- **The problem**
Return every line from the one containing "- User: role" down to the one containing "- Document: subjectId, ownerId, originalFileName, fileType", reproducing each line verbatim.
------------------------------------------------------------
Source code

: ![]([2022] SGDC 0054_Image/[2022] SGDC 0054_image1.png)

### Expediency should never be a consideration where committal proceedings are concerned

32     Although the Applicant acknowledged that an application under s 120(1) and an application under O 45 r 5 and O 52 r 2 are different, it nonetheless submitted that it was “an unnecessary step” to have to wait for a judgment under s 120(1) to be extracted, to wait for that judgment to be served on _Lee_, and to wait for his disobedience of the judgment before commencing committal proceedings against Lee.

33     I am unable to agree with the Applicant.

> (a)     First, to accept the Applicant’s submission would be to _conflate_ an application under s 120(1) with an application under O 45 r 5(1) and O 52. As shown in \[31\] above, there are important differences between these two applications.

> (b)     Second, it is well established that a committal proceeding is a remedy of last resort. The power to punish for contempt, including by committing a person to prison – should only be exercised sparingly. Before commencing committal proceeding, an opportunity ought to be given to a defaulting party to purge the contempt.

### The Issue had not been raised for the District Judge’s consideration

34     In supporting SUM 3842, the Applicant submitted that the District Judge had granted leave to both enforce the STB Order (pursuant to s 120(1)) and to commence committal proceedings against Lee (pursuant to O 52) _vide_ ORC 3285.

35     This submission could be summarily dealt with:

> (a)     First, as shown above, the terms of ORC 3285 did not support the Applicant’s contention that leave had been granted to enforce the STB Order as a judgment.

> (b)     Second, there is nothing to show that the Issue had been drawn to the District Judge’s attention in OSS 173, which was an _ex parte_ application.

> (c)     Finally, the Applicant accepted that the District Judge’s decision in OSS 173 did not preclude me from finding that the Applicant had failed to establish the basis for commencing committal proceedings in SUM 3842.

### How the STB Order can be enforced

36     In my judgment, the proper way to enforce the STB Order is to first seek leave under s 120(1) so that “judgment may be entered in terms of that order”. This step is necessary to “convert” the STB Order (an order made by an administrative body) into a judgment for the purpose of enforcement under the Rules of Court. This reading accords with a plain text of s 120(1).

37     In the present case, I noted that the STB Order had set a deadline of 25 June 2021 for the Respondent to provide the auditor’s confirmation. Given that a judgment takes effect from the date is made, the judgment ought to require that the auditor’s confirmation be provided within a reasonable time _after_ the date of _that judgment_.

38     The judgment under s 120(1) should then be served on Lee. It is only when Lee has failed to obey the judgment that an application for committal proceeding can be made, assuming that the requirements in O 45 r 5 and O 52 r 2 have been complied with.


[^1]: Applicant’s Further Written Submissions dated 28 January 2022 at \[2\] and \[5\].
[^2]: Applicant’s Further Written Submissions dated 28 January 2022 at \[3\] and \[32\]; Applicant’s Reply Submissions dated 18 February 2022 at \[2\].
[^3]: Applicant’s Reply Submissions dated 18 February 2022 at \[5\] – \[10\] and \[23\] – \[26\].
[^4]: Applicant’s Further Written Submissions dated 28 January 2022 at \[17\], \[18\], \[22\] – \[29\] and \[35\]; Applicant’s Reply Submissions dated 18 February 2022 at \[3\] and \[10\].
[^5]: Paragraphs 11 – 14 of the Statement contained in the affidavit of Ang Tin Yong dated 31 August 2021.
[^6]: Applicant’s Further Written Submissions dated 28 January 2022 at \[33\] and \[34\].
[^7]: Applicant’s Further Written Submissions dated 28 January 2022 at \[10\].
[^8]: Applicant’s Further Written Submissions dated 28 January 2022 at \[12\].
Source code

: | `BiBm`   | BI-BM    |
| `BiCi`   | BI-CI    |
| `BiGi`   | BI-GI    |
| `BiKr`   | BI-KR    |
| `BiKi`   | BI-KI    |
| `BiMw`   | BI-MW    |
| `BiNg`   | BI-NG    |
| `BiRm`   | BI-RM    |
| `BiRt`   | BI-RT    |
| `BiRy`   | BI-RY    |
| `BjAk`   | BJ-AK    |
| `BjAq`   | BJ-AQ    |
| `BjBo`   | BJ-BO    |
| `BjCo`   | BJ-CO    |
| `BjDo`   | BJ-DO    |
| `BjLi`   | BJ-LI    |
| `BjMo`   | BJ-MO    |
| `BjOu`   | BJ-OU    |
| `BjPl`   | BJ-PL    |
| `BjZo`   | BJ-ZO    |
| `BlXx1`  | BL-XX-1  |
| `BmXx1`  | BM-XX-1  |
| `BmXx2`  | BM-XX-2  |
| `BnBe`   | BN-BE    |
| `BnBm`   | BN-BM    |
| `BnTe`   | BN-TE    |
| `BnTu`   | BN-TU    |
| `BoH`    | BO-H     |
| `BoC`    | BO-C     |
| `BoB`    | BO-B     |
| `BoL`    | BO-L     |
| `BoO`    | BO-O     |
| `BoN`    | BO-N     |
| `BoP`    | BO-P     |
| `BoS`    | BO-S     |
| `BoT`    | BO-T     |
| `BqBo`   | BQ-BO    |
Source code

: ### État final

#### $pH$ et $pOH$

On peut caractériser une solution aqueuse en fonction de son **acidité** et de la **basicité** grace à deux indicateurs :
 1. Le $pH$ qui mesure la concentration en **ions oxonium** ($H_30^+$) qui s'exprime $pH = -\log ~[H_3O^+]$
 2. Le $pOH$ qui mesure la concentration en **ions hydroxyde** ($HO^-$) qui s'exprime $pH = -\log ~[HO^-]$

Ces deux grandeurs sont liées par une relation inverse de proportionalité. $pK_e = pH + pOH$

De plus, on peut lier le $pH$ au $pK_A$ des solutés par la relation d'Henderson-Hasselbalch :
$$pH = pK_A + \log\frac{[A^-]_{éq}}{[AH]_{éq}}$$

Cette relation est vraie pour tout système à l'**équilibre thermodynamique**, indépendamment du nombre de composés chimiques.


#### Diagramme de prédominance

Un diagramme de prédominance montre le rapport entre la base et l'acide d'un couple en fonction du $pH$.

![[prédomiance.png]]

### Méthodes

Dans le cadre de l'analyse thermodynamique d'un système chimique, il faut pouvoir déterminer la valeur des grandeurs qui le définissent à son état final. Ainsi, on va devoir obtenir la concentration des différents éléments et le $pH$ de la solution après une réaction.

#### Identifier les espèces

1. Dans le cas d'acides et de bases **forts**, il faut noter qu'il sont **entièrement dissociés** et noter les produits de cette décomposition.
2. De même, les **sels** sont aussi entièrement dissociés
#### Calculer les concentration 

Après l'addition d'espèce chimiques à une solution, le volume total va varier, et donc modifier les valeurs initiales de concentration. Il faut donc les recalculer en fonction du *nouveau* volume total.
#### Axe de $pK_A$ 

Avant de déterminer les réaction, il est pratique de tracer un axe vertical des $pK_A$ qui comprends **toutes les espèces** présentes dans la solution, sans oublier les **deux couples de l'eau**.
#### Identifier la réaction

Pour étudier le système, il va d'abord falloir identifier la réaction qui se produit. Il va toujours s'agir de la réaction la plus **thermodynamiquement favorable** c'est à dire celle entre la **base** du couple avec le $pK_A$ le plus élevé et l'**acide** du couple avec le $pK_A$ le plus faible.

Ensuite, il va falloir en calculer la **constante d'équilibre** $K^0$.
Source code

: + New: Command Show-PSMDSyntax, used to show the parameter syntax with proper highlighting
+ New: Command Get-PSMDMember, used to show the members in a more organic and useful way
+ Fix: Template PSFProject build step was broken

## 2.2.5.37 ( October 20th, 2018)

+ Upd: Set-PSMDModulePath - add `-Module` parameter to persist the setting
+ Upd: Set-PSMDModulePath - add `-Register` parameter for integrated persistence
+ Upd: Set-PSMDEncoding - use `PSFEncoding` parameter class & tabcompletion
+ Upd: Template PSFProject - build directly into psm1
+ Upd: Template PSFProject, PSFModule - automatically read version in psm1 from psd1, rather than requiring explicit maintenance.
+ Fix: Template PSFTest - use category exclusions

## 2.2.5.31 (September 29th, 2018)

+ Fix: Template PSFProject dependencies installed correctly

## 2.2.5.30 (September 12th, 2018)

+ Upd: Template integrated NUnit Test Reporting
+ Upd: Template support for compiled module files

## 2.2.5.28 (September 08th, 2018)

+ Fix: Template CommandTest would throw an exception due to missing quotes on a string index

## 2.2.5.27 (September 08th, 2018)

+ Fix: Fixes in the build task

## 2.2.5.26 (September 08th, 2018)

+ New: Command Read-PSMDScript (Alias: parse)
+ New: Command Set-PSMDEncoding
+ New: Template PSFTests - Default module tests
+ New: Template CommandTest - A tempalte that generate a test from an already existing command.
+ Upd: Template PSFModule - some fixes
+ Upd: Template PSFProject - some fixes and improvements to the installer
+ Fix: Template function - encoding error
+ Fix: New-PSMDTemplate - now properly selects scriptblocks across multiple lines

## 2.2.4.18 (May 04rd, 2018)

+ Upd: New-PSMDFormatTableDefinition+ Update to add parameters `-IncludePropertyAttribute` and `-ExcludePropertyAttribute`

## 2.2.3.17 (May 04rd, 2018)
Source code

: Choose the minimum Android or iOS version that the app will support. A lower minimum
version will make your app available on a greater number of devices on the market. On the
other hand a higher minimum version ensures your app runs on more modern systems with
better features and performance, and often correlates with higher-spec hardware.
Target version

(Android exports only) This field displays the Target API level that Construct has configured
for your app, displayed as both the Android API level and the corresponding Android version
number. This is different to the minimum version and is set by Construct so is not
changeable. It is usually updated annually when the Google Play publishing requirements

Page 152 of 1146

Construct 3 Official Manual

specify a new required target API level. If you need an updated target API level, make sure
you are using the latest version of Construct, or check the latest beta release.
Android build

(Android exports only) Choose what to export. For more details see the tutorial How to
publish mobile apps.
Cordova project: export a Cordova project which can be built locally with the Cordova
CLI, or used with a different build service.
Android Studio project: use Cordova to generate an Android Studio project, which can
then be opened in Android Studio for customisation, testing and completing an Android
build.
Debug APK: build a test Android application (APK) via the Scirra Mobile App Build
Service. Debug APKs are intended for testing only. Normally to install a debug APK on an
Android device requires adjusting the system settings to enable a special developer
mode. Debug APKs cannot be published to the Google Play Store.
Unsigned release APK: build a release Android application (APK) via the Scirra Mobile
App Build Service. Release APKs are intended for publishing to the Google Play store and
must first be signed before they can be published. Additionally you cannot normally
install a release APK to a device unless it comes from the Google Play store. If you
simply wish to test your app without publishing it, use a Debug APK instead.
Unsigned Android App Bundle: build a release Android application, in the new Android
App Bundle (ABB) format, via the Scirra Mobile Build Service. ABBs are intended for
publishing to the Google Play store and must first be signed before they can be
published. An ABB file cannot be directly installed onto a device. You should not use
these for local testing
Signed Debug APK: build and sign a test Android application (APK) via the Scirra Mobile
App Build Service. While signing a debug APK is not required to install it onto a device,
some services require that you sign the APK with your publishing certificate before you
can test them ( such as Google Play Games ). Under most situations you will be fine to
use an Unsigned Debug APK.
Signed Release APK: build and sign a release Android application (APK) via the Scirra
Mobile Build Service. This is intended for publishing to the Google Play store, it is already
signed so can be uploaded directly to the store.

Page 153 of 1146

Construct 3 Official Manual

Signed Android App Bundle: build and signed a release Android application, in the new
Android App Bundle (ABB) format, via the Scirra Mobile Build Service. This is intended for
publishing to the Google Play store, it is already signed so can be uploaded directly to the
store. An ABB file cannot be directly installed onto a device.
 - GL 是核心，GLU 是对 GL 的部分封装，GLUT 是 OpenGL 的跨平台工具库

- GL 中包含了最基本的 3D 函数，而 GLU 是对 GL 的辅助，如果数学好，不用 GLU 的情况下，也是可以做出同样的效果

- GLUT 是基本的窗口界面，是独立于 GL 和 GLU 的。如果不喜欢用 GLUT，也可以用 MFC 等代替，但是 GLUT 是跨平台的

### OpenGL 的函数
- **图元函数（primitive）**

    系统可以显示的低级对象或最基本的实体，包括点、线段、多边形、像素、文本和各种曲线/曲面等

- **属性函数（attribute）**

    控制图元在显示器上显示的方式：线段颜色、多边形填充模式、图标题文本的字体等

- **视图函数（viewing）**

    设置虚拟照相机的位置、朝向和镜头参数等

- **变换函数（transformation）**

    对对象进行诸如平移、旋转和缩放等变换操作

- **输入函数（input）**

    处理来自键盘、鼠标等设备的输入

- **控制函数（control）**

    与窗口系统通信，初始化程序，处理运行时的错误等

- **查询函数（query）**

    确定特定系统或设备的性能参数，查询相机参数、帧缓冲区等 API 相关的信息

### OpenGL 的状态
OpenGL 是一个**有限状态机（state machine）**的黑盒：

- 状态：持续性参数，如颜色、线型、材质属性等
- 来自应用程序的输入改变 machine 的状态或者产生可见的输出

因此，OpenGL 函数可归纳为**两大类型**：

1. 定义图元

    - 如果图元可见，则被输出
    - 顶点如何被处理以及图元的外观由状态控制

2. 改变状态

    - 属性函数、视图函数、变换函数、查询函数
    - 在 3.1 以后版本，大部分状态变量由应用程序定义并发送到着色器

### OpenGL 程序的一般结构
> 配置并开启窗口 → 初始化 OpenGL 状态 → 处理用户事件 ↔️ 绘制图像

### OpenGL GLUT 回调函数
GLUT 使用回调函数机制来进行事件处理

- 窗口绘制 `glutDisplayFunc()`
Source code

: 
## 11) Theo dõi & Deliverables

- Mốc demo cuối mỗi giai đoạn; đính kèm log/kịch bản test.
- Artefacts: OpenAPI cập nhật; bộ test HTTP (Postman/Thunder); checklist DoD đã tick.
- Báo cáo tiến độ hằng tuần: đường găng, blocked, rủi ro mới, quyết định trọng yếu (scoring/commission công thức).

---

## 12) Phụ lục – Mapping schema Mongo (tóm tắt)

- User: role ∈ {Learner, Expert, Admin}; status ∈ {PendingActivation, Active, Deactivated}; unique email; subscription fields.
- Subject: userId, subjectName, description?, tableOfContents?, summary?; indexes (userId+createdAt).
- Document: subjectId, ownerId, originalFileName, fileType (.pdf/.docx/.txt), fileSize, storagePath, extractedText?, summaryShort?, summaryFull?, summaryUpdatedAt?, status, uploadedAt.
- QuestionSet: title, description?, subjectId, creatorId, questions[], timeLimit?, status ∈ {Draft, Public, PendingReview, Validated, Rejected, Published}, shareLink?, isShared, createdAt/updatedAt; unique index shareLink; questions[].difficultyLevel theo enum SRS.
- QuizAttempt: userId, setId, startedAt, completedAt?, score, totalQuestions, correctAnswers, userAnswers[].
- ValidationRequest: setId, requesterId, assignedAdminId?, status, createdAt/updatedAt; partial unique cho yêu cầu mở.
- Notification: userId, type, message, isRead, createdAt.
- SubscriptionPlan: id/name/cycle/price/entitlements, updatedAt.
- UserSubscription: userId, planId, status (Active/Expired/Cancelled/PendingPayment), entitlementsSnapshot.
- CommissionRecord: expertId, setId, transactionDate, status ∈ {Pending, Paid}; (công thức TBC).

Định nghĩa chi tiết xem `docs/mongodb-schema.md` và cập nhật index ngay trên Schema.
------------------------------------------------------------
- **Completed task**
- User: role ∈ {Learner, Expert, Admin}; status ∈ {PendingActivation, Active, Deactivated}; unique email; subscription fields.
- Subject: userId, subjectName, description?, tableOfContents?, summary?; indexes (userId+createdAt).
- Document: subjectId, ownerId, originalFileName, fileType (.pdf/.docx/.txt), fileSize, storagePath, extractedText?, summaryShort?, summaryFull?, summaryUpdatedAt?, status, uploadedAt.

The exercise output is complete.